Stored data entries
++++++
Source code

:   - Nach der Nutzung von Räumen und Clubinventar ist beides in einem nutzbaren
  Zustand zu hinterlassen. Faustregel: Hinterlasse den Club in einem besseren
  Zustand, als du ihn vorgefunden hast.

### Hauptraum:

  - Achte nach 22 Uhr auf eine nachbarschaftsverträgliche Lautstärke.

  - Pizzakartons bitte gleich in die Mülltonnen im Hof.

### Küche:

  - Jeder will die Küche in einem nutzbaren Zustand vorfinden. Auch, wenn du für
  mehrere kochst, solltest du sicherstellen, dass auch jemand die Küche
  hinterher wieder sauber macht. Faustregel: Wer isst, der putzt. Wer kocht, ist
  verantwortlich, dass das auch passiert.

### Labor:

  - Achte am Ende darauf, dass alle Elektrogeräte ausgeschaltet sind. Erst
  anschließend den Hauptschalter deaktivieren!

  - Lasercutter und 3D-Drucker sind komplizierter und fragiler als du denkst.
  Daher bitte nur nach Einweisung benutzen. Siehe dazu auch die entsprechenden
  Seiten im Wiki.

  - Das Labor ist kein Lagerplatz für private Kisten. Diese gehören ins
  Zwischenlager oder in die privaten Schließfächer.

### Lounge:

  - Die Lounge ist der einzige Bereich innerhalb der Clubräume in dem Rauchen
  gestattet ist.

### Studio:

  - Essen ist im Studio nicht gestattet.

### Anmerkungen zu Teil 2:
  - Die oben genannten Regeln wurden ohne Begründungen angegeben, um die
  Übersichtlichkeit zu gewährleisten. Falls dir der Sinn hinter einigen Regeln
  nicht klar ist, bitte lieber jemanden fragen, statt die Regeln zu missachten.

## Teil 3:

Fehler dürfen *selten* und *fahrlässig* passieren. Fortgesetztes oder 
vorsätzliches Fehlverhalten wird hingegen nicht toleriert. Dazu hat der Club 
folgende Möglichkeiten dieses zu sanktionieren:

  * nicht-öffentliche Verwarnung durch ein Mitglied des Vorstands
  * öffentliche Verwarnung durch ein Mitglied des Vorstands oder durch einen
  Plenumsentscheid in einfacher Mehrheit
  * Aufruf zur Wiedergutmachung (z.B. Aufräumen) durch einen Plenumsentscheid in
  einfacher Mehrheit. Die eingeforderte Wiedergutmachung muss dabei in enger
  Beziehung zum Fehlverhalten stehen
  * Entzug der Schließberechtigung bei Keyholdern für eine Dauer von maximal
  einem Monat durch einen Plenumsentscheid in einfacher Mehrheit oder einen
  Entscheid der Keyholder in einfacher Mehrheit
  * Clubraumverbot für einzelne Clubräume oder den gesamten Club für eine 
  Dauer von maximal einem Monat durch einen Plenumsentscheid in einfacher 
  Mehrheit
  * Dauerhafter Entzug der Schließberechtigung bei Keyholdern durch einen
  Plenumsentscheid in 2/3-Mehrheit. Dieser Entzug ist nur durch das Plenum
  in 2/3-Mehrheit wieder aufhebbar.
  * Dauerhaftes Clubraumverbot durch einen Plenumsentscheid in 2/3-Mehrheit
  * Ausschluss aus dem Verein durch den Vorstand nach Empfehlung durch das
++++++
WORK TO BE COMPLETED →
Render the source lines of the data as a Markdown table with the columns Row and Source Line, leaving out blank lines. Begin at the line that contains "beides in einem nutzbaren" and stop after the line that contains "folgende Möglichkeiten dieses".

REPLY →
| Row | Source Line |
|---|---|
| 1 | :   - Nach der Nutzung von Räumen und Clubinventar ist beides in einem nutzbaren |
| 2 |   Zustand zu hinterlassen. Faustregel: Hinterlasse den Club in einem besseren |
| 3 |   Zustand, als du ihn vorgefunden hast. |
| 4 | ### Hauptraum: |
| 5 |   - Achte nach 22 Uhr auf eine nachbarschaftsverträgliche Lautstärke. |
| 6 |   - Pizzakartons bitte gleich in die Mülltonnen im Hof. |
| 7 | ### Küche: |
| 8 |   - Jeder will die Küche in einem nutzbaren Zustand vorfinden. Auch, wenn du für |
| 9 |   mehrere kochst, solltest du sicherstellen, dass auch jemand die Küche |
| 10 |   hinterher wieder sauber macht. Faustregel: Wer isst, der putzt. Wer kocht, ist |
| 11 |   verantwortlich, dass das auch passiert. |
| 12 | ### Labor: |
| 13 |   - Achte am Ende darauf, dass alle Elektrogeräte ausgeschaltet sind. Erst |
| 14 |   anschließend den Hauptschalter deaktivieren! |
| 15 |   - Lasercutter und 3D-Drucker sind komplizierter und fragiler als du denkst. |
| 16 |   Daher bitte nur nach Einweisung benutzen. Siehe dazu auch die entsprechenden |
| 17 |   Seiten im Wiki. |
| 18 |   - Das Labor ist kein Lagerplatz für private Kisten. Diese gehören ins |
| 19 |   Zwischenlager oder in die privaten Schließfächer. |
| 20 | ### Lounge: |
| 21 |   - Die Lounge ist der einzige Bereich innerhalb der Clubräume in dem Rauchen |
| 22 |   gestattet ist. |
| 23 | ### Studio: |
| 24 |   - Essen ist im Studio nicht gestattet. |
| 25 | ### Anmerkungen zu Teil 2: |
| 26 |   - Die oben genannten Regeln wurden ohne Begründungen angegeben, um die |
| 27 |   Übersichtlichkeit zu gewährleisten. Falls dir der Sinn hinter einigen Regeln |
| 28 |   nicht klar ist, bitte lieber jemanden fragen, statt die Regeln zu missachten. |
| 29 | ## Teil 3: |
| 30 | Fehler dürfen *selten* und *fahrlässig* passieren. Fortgesetztes oder  |
| 31 | vorsätzliches Fehlverhalten wird hingegen nicht toleriert. Dazu hat der Club  |
| 32 | folgende Möglichkeiten dieses zu sanktionieren: |